Abstract

Fine-grained image categorization is a challenging task due to the difficulty of localizing the discriminative regions for different sub-categories. Previous works mainly focus on using the manual annotations or the attention algorithm to localize these regions, which is demanding and complex in practical applications. This paper proposes a method of using a multi-level attention model (MLA-CNN) which has been trained on the full-size image train set of current tasks to localize the most discriminative regions. Intuitively, three typical receptive field sizes are selected for the multi-level attention maps. Then, multi-level dictionary learning is introduced to extract discriminative features from these localized regions. Our method explores a new thought about how to use the neural activations to generate multi-scale regions which are helpful for the fine-grained categorization. The method can be achieved in two steps. The first step is to select the neurons that have the max activation in the selected three feature maps. These feature maps are the outputs of the pre-trained CNN model by feeding the full-size images into the model.

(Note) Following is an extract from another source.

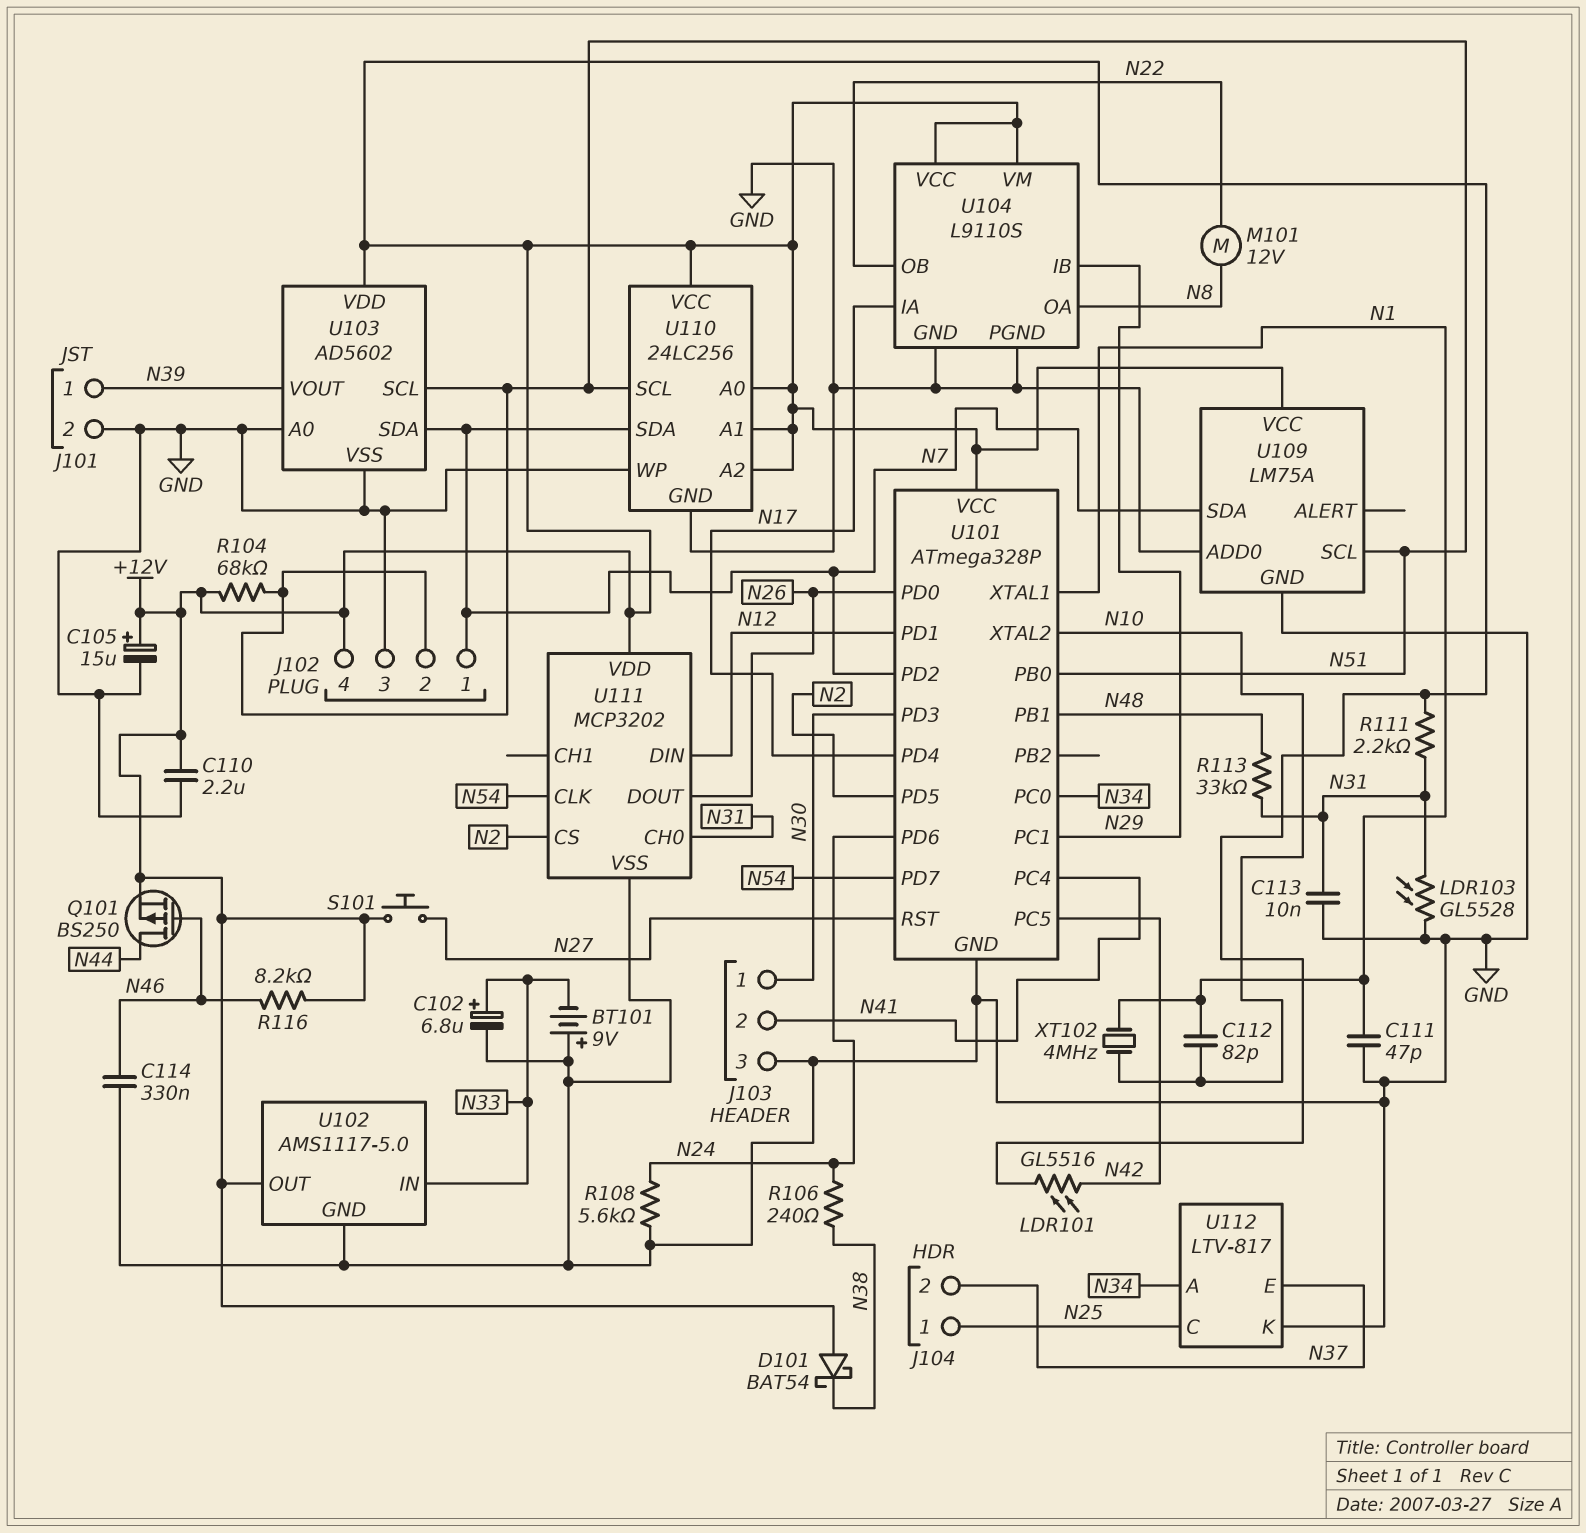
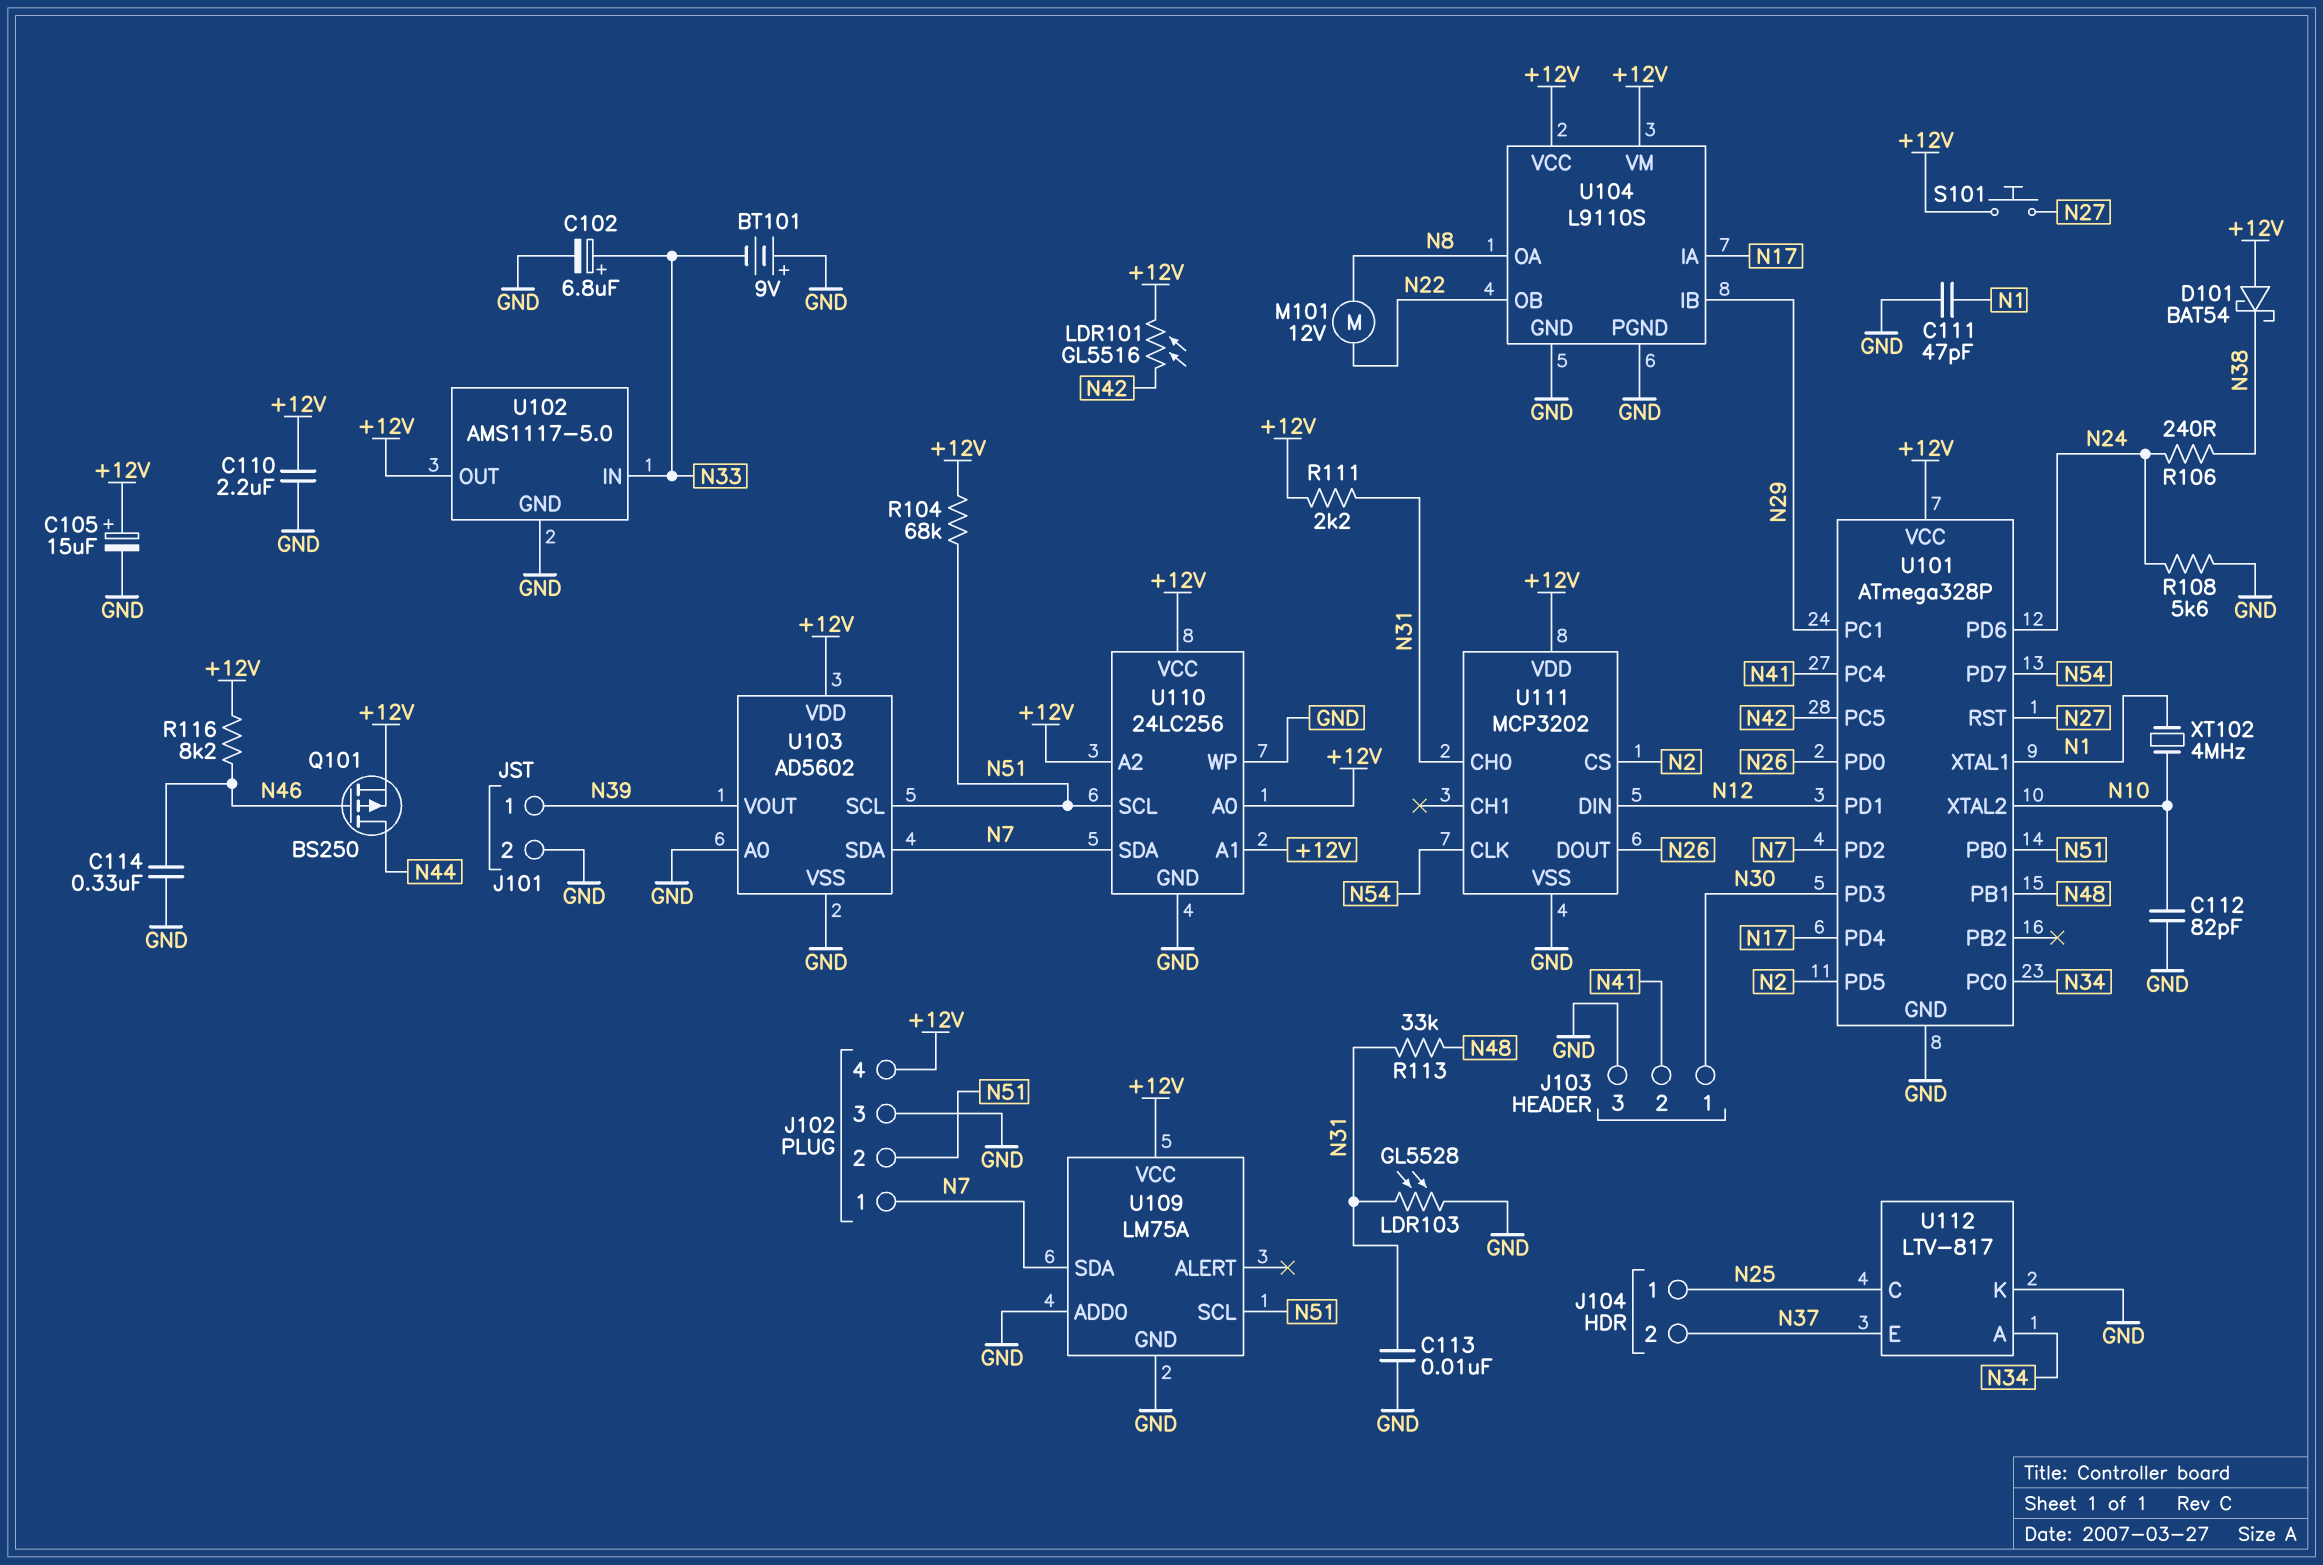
C112: 82pF (N1, N10) -> 82pF (GND, N10)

Then, we generate the discriminative regions according to the receptive field size of the selected neurons. The second step is to train the subtle networks with these multi-scale regions. One scaled discriminative region can be regarded as one typical dictionary feature. Then these results are integrated for final prediction. We evaluate our method on three challenging fine-grained image datasets, CUB-200-2011, Stanford Dogs, and Stanford Cars. The experimental results demonstrate that our method outperforms many state-of-the-art methods, using extra object/parts annotations and attention-based methods.